The Angels of Light – Everything is Good Here/Please Come Home – Review

The Angels of Light

Everything is Good Here/Please Come Home (Young God)
by Lex Marburger

A Michael Gira project is usually hard to define, be it Swans or be it The Angels of Light. You’re never sure what you’re listening to, or, rather, you’re never sure how to listen to it. Is it (capital A) Art, is it pure experimentation, is it a finely-crafted mood, or the morbid rantings of a verbose potential suicide?

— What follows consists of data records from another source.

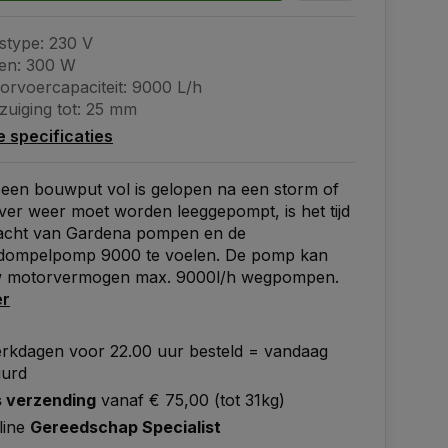
stype: 230 V
en: 300 W
orvoercapaciteit: 9000 L/h
zuiging tot: 25 mm
le specificaties
een bouwput vol is gelopen na een storm of
jver weer moet worden leeggepompt, is het tijd
acht van Gardena pompen en de
rdompelpomp 9000 te voelen. De pomp kan
 motorvermogen max. 9000l/h wegpompen.
er
rkdagen voor 22.00 uur besteld = vandaag
uurd
s verzending
vanaf € 75,00 (tot 31kg)
line
Gereedschap Specialist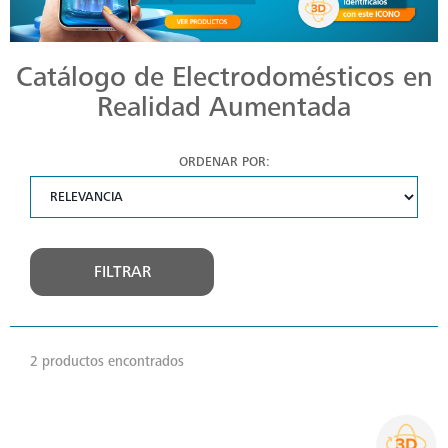
Catálogo de Electrodomésticos en
Realidad Aumentada
ORDENAR POR:
FILTRAR
2 productos encontrados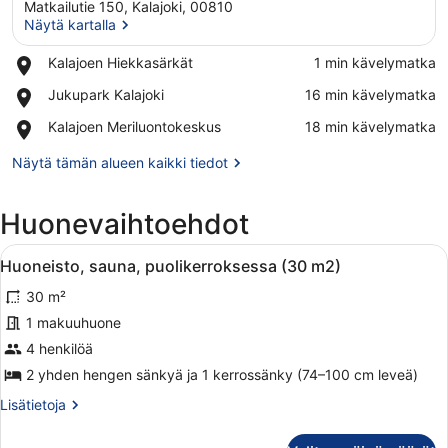
Matkailutie 150, Kalajoki, 00810
Näytä kartalla
Place,
Kalajoen Hiekkasärkät
‪1 min kävelymatka‬
Kalajoen
Näytä kartalla
Place,
Jukupark Kalajoki
‪16 min kävelymatka‬
Hiekkasärkät
Jukupark
Place,
Kalajoen Meriluontokeskus
‪18 min kävelymatka‬
Kalajoki
Kalajoen
Meriluontokeskus
Näytä tämän alueen kaikki tiedot
Huonevaihtoehdot
Avaa
Kaksikerroksinen mökki, jossa on pa
6
Huoneisto, sauna, puolikerroksessa (30 m2)
kaikki
30 m²
huonetyypin
Huoneisto,
1 makuuhuone
sauna,
4 henkilöä
puolikerroksessa
2 yhden hengen sänkyä ja 1 kerrossänky (74–100 cm leveä)
(30
Lisätietoja
Lisätietoja
m2)
huoneesta
kuvat
Huoneisto,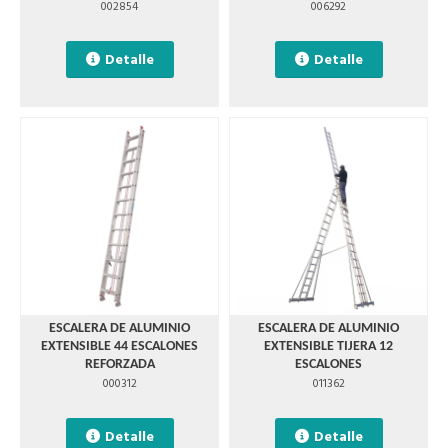
002854
006292
Detalle
Detalle
ESCALERA DE ALUMINIO
ESCALERA DE ALUMINIO
EXTENSIBLE 44 ESCALONES
EXTENSIBLE TIJERA 12
REFORZADA
ESCALONES
000312
011362
Detalle
Detalle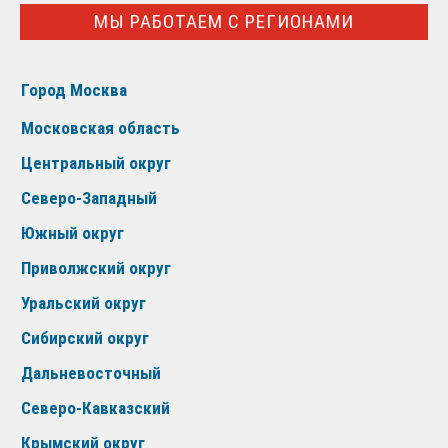
МЫ РАБОТАЕМ С РЕГИОНАМИ
Город Москва
Московская область
Центральный округ
Северо-Западный
Южный округ
Приволжский округ
Уральский округ
Сибирский округ
Дальневосточный
Северо-Кавказский
Крымский округ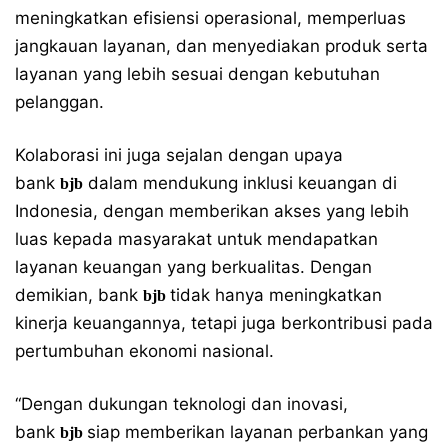
meningkatkan efisiensi operasional, memperluas
jangkauan layanan, dan menyediakan produk serta
layanan yang lebih sesuai dengan kebutuhan
pelanggan.
Kolaborasi ini juga sejalan dengan upaya
bank
dalam mendukung inklusi keuangan di
bjb
Indonesia, dengan memberikan akses yang lebih
luas kepada masyarakat untuk mendapatkan
layanan keuangan yang berkualitas. Dengan
demikian, bank
tidak hanya meningkatkan
bjb
kinerja keuangannya, tetapi juga berkontribusi pada
pertumbuhan ekonomi nasional.
“Dengan dukungan teknologi dan inovasi,
bank
siap memberikan layanan perbankan yang
bjb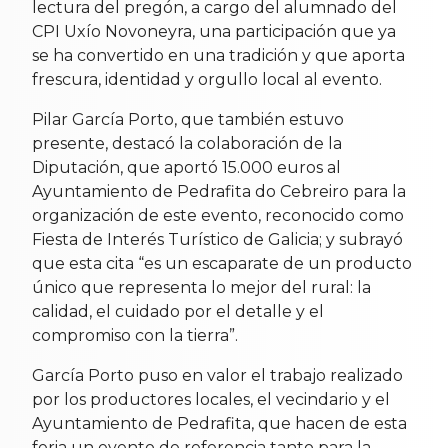
lectura del pregón, a cargo del alumnado del
CPI Uxío Novoneyra, una participación que ya
se ha convertido en una tradición y que aporta
frescura, identidad y orgullo local al evento.
Pilar García Porto, que también estuvo
presente, destacó la colaboración de la
Diputación, que aportó 15.000 euros al
Ayuntamiento de Pedrafita do Cebreiro para la
organización de este evento, reconocido como
Fiesta de Interés Turístico de Galicia; y subrayó
que esta cita “es un escaparate de un producto
único que representa lo mejor del rural: la
calidad, el cuidado por el detalle y el
compromiso con la tierra”.
García Porto puso en valor el trabajo realizado
por los productores locales, el vecindario y el
Ayuntamiento de Pedrafita, que hacen de esta
feria un evento de referencia tanto para la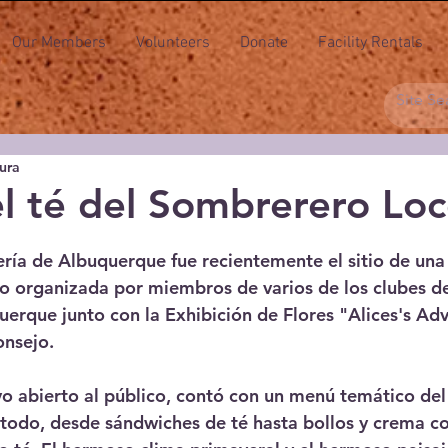
Our Members
Volunteers
Donate
Facility Rentals
tura
el té del Sombrerero Lo
strellas.
ería de Albuquerque fue recientemente el sitio de una 
o organizada por miembros de varios de los clubes de
uerque junto con la Exhibición de Flores "Alices's Adv
nsejo.
vo abierto al público, contó con un menú temático de
 todo, desde sándwiches de té hasta bollos y crema co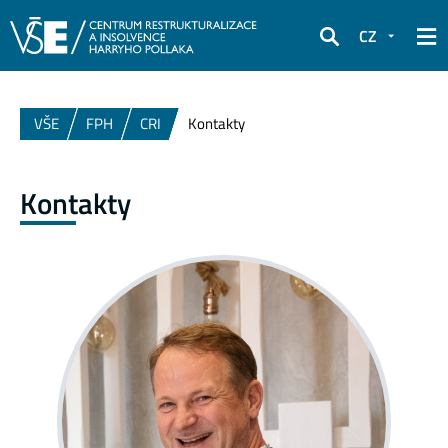
CZ
Hledat
VŠE
FPH
CRI
Kontakty
Kontakty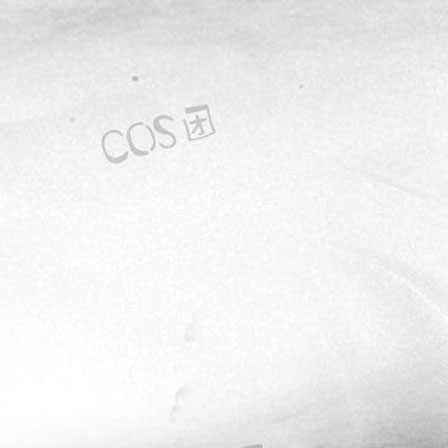
霜月Shimo
面饼仙儿
麻花酱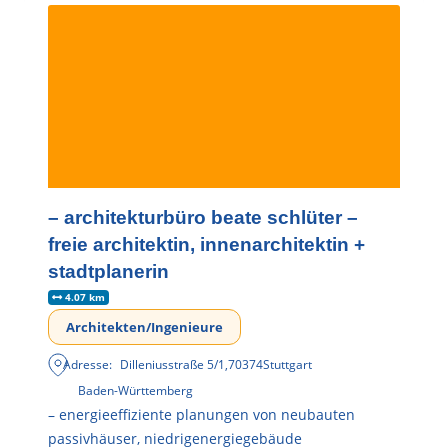
– architekturbüro beate schlüter –
freie architektin, innenarchitektin +
stadtplanerin
4.07 km
Architekten/Ingenieure
Adresse:
Dilleniusstraße 5/1
,
70374
Stuttgart
Baden-Württemberg
– energieeffiziente planungen von neubauten
passivhäuser, niedrigenergiegebäude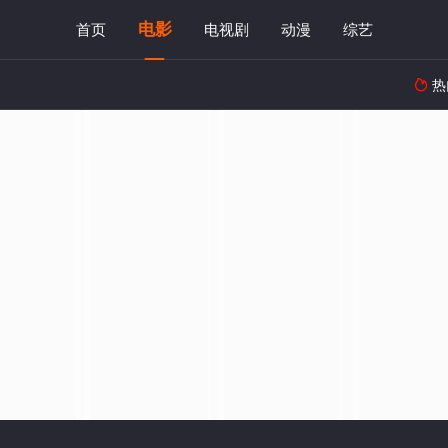
电影
首页
电视剧
动漫
综艺
热
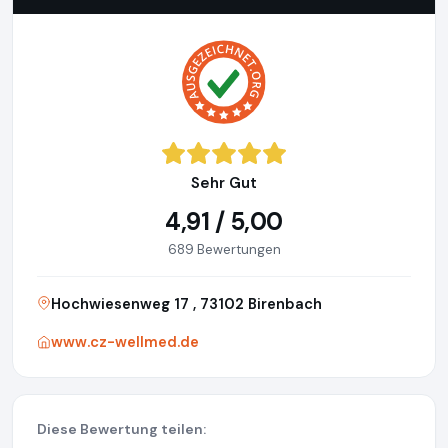
Sehr Gut
4,91 / 5,00
689 Bewertungen
Hochwiesenweg 17 , 73102 Birenbach
www.cz-wellmed.de
Diese Bewertung teilen: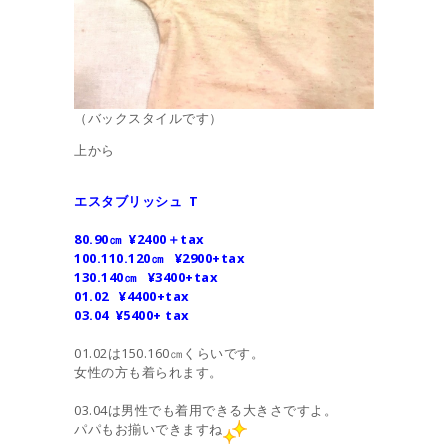
（バックスタイルです）
上から
エスタブリッシュ T
80.90㎝ ¥2400＋tax
100.110.120㎝ ¥2900+tax
130.140㎝ ¥3400+tax
01.02 ¥4400+tax
03.04 ¥5400+ tax
01.02は150.160㎝くらいです。
女性の方も着られます。
03.04は男性でも着用できる大きさですよ。
パパもお揃いできますね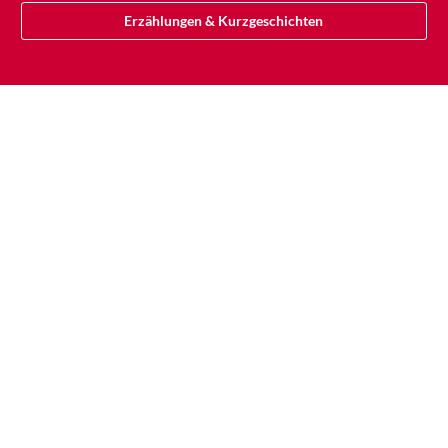
Erzählungen & Kurzgeschichten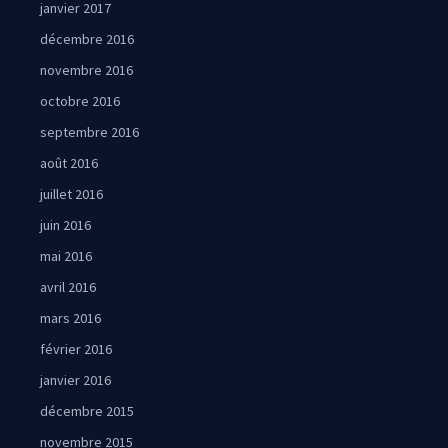
janvier 2017
décembre 2016
novembre 2016
octobre 2016
septembre 2016
août 2016
juillet 2016
juin 2016
mai 2016
avril 2016
mars 2016
février 2016
janvier 2016
décembre 2015
novembre 2015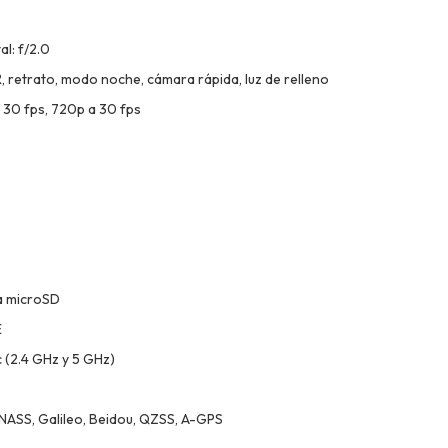
l: f/2.0
, retrato, modo noche, cámara rápida, luz de relleno
 30 fps, 720p a 30 fps
ra microSD
E
c (2.4 GHz y 5 GHz)
ASS, Galileo, Beidou, QZSS, A-GPS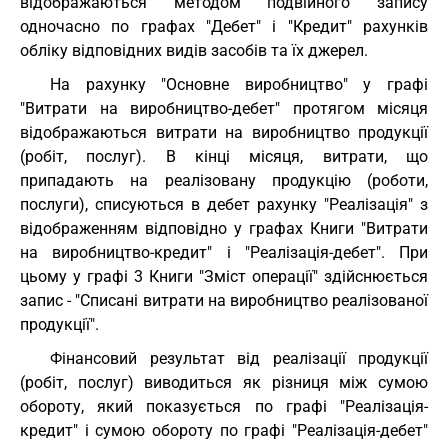
відображаються методом подвійного запису
одночасно по графах "Дебет" і "Кредит" рахунків
обліку відповідних видів засобів та їх джерел.
На рахунку "Основне виробництво" у графі
"Витрати на виробництво-дебет" протягом місяця
відображаються витрати на виробництво продукції
(робіт, послуг). В кінці місяця, витрати, що
припадають на реалізовану продукцію (роботи,
послуги), списуються в дебет рахунку "Реалізація" з
відображенням відповідно у графах Книги "Витрати
на виробництво-кредит" і "Реалізація-дебет". При
цьому у графі 3 Книги "Зміст операції" здійснюється
запис - "Списані витрати на виробництво реалізованої
продукції".
Фінансовий результат від реалізації продукції
(робіт, послуг) виводиться як різниця між сумою
обороту, який показується по графі "Реалізація-
кредит" і сумою обороту по графі "Реалізація-дебет"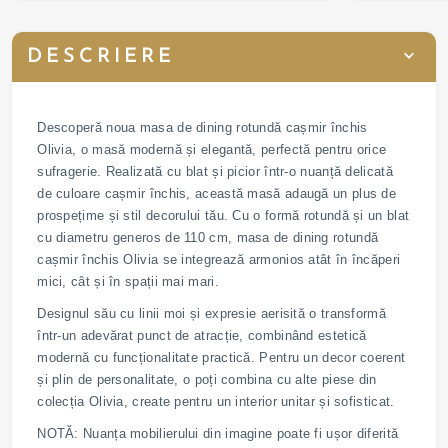
DESCRIERE
Descoperă noua masa de dining rotundă cașmir închis
Olivia, o masă modernă și elegantă, perfectă pentru orice
sufragerie. Realizată cu blat și picior într-o nuanță delicată
de culoare cașmir închis, această masă adaugă un plus de
prospețime și stil decorului tău. Cu o formă rotundă și un blat
cu diametru generos de 110 cm, masa de dining rotundă
cașmir închis Olivia se integrează armonios atât în încăperi
mici, cât și în spații mai mari.
Designul său cu linii moi și expresie aerisită o transformă
într-un adevărat punct de atracție, combinând estetică
modernă cu funcționalitate practică. Pentru un decor coerent
și plin de personalitate, o poți combina cu alte piese din
colecția Olivia, create pentru un interior unitar și sofisticat.
NOTĂ: Nuanța mobilierului din imagine poate fi ușor diferită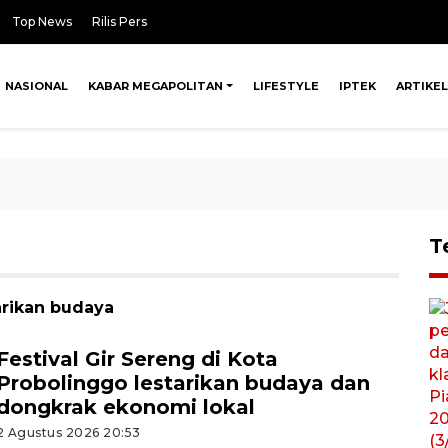
Top News
Rilis Pers
NASIONAL
KABAR MEGAPOLITAN
LIFESTYLE
IPTEK
ARTIKEL
T
arikan budaya
Festival Gir Sereng di Kota
Probolinggo lestarikan budaya dan
dongkrak ekonomi lokal
2 Agustus 2026 20:53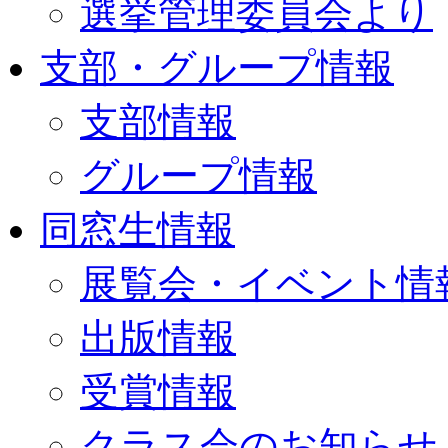
選挙管理委員会より
支部・グループ情報
支部情報
グループ情報
同窓生情報
展覧会・イベント情
出版情報
受賞情報
クラス会のお知らせ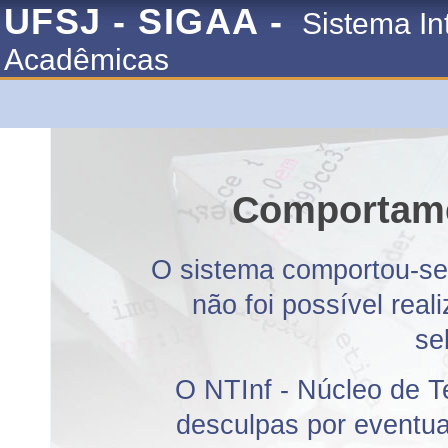
UFSJ - SIGAA -
Sistema In
Acadêmicas
Comportame
O sistema comportou-se 
não foi possível rea
se
O NTInf - Núcleo de T
desculpas por eventuai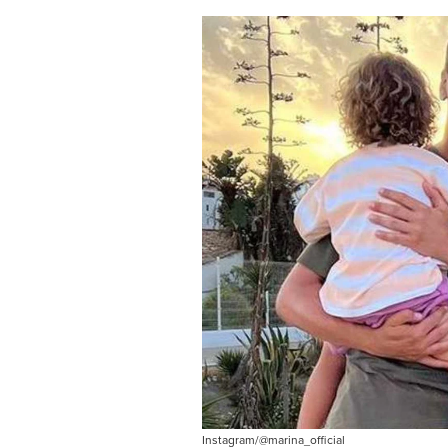
Instagram/@marina_official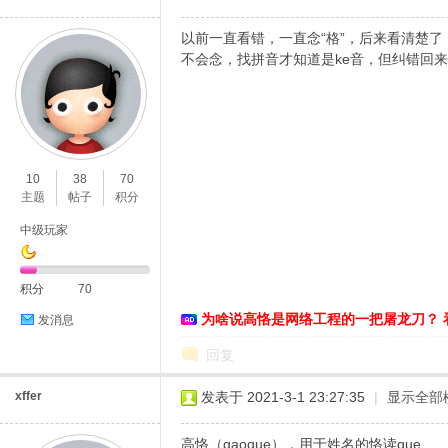
以前一直看错，一直念“格”，后来看清楚了，
不会念，找拼音才知道是ke音，但纠错回
10
38
70
主题
帖子
积分
中级玩家
积分
70
为啥说高恪是网络工程的一把屠龙刀？ 
发消息
回复
xffer
发表于 2021-3-1 23:27:35
|
显示全部
高恪（gaoque），用于姓名的恪读que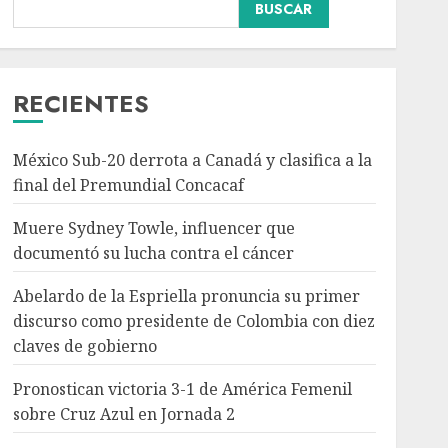
Abelardo de la Espriella
BUSCAR
pronuncia su primer
discurso como
presidente de Colombia
con diez claves de
RECIENTES
3
gobierno
AGOSTO 8, 2026
México Sub-20 derrota a Canadá y clasifica a la
Pronostican victoria 3-1
final del Premundial Concacaf
de América Femenil
sobre Cruz Azul en
Muere Sydney Towle, influencer que
Jornada 2
documentó su lucha contra el cáncer
AGOSTO 8, 2026
4
Abelardo de la Espriella pronuncia su primer
discurso como presidente de Colombia con diez
Persisten dudas y retos
claves de gobierno
en la implementación de
la Nueva Escuela
Pronostican victoria 3-1 de América Femenil
Mexicana
sobre Cruz Azul en Jornada 2
AGOSTO 8, 2026
5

Ok, before I start getting angry email from the fanatical fans of Young God Records (don’t laugh, they’re out there, and they’ll find you) about how Gira has put his past behind him, and doesn’t want albums like Filth compared to Everything Is Good Here/Please Come Home, let me say this: I know, and I’m not. But if you really think about it, does this album sound significantly different from The Great Annihilator or Soundtracks for the Blind? Well, perhaps the use of flutes. But c’mon, you have common themes: One-chord tirades that layer and build to the point of bombast, almost-monotone scratched baritone vocals that leave the realm of lyrics and enter a dark poetry (“Rupture here inside my mouth, change water into mercury. It is not me… is not me… Draw the dirt up into my lungs. Lay down the crooked sulfur lines.” You tell me what that is).

Not to say that Everything Is Good Here/Please Come Home is a bad or disappointing album. Far from it. It seems that in abandoning the Swans moniker, Gira has been able to approach his style in a fresh way, his repetition not morphing into tedium, his attitude brighter (brighter? Well, not as depressed, at least). Granted, this isn’t some album you can put on the stereo and only half listen to. It takes a lot of concentration and focus to hear the subtle fluctuations and nuances that peek out around the (falsely apparent) singular ideas the songs are based around. Example: In “Sunset Park” the lyrics are, “She brings some/She’ll bring some/She brings one/She’ll bring one” over and over. There is one dominant chord throughout, and one pseudo-military drumbeat. But as the song progresses, you begin to hear the multiple guitars poking around corners, atmospheric progressions that belie the appearance of a chanting drone. But you gotta pay attention, man.